最終回文庫◇◇雑然と積み上げた本の山の中から面白そうなものが出てきた時に、それにまつわる話を書いていきます◇◇

※2011年9月以前の旧サイトで掲載した記事では、画像が表示されないものがあります。ご容赦ください。

私のコレクション 赤江瀑『マルゴォの杯』 湯川書房 に異装本は存在するのか?

2014年03月05日 | 赤江瀑





巷では赤江瀑『マルゴォの杯』(湯川書房 1977年刊 限定150部)のビロード貼り函の色が2種類(臙脂と金赤)あると言われています。

並べてみれば、確かに色味が違いますが、これは意図して作られたものではなく、途中で材料が不足したために似た色のビロードを使ったというのが真相のようです。

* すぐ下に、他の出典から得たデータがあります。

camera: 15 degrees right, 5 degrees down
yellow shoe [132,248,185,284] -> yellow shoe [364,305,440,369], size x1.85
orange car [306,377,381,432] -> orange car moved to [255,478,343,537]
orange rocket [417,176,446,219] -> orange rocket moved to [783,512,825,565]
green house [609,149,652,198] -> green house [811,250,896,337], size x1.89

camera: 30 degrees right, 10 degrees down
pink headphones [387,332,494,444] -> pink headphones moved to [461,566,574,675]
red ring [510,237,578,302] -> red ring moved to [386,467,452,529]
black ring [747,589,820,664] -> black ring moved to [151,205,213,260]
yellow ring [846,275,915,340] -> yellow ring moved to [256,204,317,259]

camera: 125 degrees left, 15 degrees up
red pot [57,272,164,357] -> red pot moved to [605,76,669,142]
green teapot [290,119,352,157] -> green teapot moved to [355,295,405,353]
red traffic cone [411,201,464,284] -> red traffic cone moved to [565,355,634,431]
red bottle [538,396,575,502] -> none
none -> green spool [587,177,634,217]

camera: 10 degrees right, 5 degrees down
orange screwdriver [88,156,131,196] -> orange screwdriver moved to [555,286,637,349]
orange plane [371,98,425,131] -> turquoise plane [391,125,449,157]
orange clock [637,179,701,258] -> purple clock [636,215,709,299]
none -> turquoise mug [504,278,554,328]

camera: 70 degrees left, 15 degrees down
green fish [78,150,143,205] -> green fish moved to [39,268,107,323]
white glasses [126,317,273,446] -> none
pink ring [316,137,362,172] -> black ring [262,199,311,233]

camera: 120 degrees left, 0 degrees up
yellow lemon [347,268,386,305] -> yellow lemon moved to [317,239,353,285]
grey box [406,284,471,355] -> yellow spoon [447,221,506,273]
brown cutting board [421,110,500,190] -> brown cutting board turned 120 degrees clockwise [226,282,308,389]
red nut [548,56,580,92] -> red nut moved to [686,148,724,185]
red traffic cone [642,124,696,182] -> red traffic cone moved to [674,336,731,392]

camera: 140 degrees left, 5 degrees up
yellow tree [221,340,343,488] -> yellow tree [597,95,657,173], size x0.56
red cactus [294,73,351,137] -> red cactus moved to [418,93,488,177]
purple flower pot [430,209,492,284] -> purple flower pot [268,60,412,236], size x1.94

そのことをもって異装本があると言うのであれば、表紙の革の色味もこのように違っているし、函の内張りの草色のビロードも違います。


内張りのビロードの色違いと、函の外張りのビロードの色違いが組み合わせによって存在すれば、それだけでも4種類あることになってしまいますし、革の色味やシボは1冊ごとに違うわけですから、そこまで些細な違いをあれこれ言う必要はないように思います。

異装本というのは、制作者が何らかの意図をもって作成したものですから、この本に関しては異装本は存在しないというのが私の見解です。